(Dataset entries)
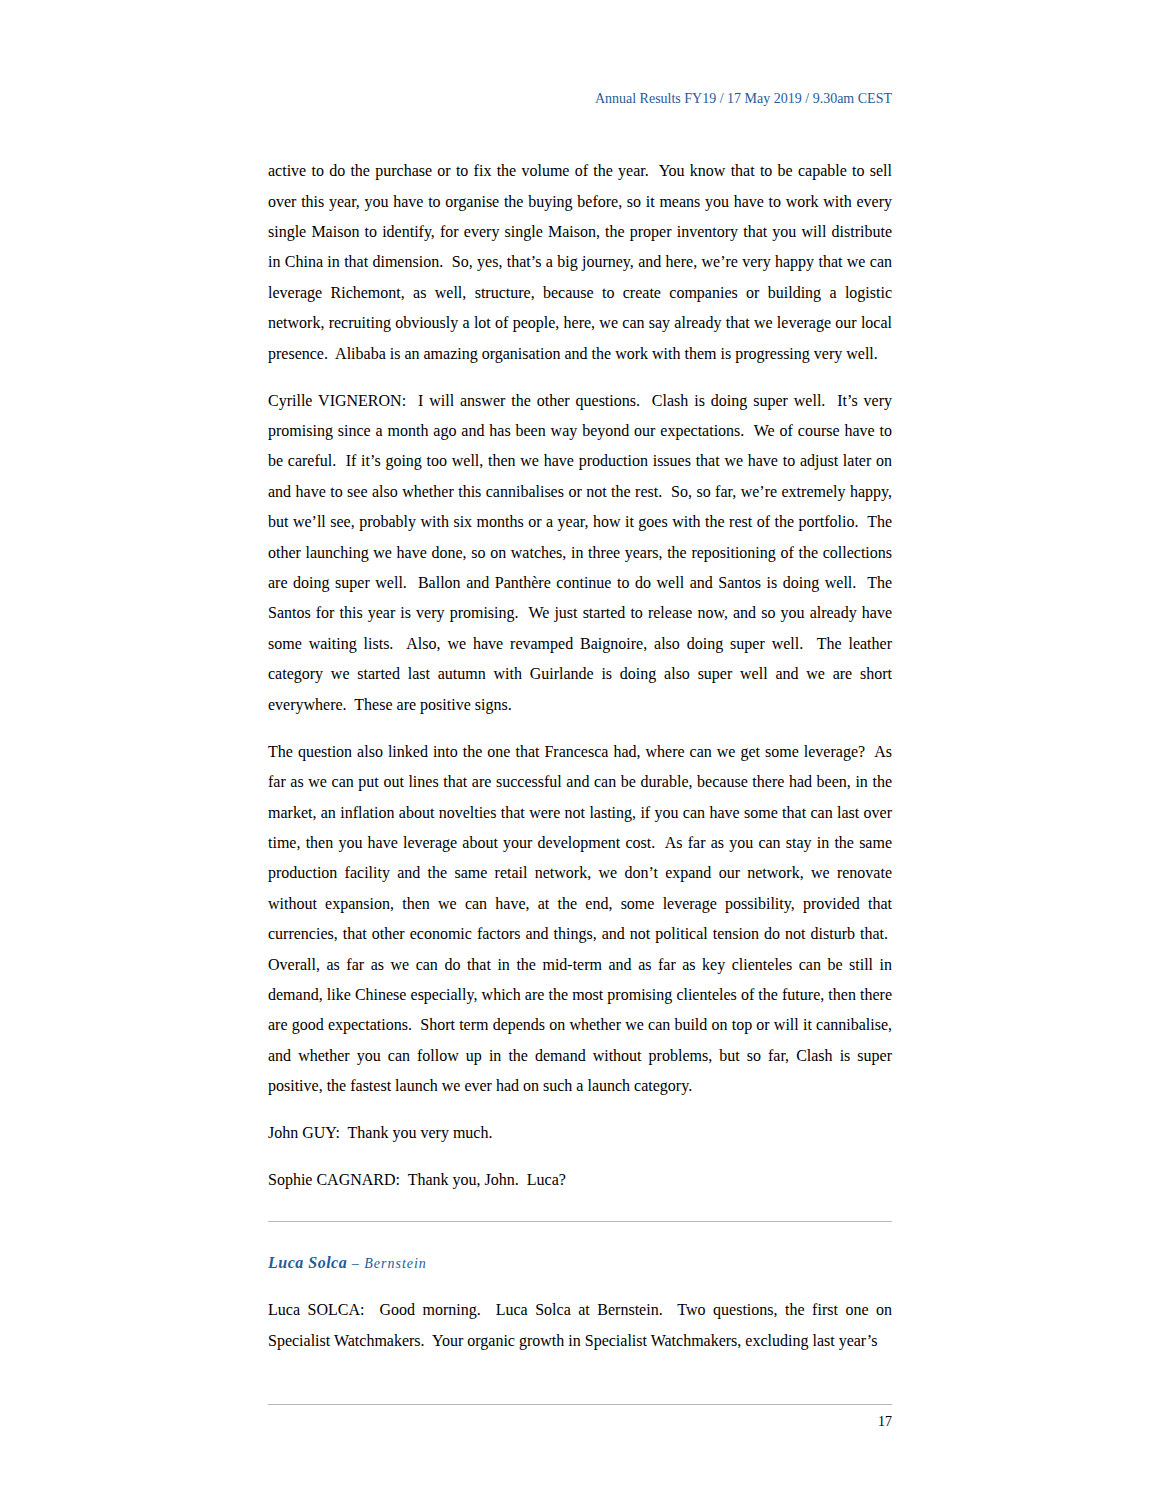Annual Results FY19 / 17 May 2019 / 9.30am CEST
active to do the purchase or to fix the volume of the year. You know that to be capable to sell over this year, you have to organise the buying before, so it means you have to work with every single Maison to identify, for every single Maison, the proper inventory that you will distribute in China in that dimension. So, yes, that’s a big journey, and here, we’re very happy that we can leverage Richemont, as well, structure, because to create companies or building a logistic network, recruiting obviously a lot of people, here, we can say already that we leverage our local presence. Alibaba is an amazing organisation and the work with them is progressing very well.
Cyrille VIGNERON: I will answer the other questions. Clash is doing super well. It’s very promising since a month ago and has been way beyond our expectations. We of course have to be careful. If it’s going too well, then we have production issues that we have to adjust later on and have to see also whether this cannibalises or not the rest. So, so far, we’re extremely happy, but we’ll see, probably with six months or a year, how it goes with the rest of the portfolio. The other launching we have done, so on watches, in three years, the repositioning of the collections are doing super well. Ballon and Panthère continue to do well and Santos is doing well. The Santos for this year is very promising. We just started to release now, and so you already have some waiting lists. Also, we have revamped Baignoire, also doing super well. The leather category we started last autumn with Guirlande is doing also super well and we are short everywhere. These are positive signs.
The question also linked into the one that Francesca had, where can we get some leverage? As far as we can put out lines that are successful and can be durable, because there had been, in the market, an inflation about novelties that were not lasting, if you can have some that can last over time, then you have leverage about your development cost. As far as you can stay in the same production facility and the same retail network, we don’t expand our network, we renovate without expansion, then we can have, at the end, some leverage possibility, provided that currencies, that other economic factors and things, and not political tension do not disturb that. Overall, as far as we can do that in the mid-term and as far as key clienteles can be still in demand, like Chinese especially, which are the most promising clienteles of the future, then there are good expectations. Short term depends on whether we can build on top or will it cannibalise, and whether you can follow up in the demand without problems, but so far, Clash is super positive, the fastest launch we ever had on such a launch category.
John GUY: Thank you very much.
Sophie CAGNARD: Thank you, John. Luca?
Luca Solca – Bernstein
Luca SOLCA: Good morning. Luca Solca at Bernstein. Two questions, the first one on Specialist Watchmakers. Your organic growth in Specialist Watchmakers, excluding last year’s
17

* What you should do
Only the number is wanted: how many lines in the data include the word "Solca"?

* Expected output
2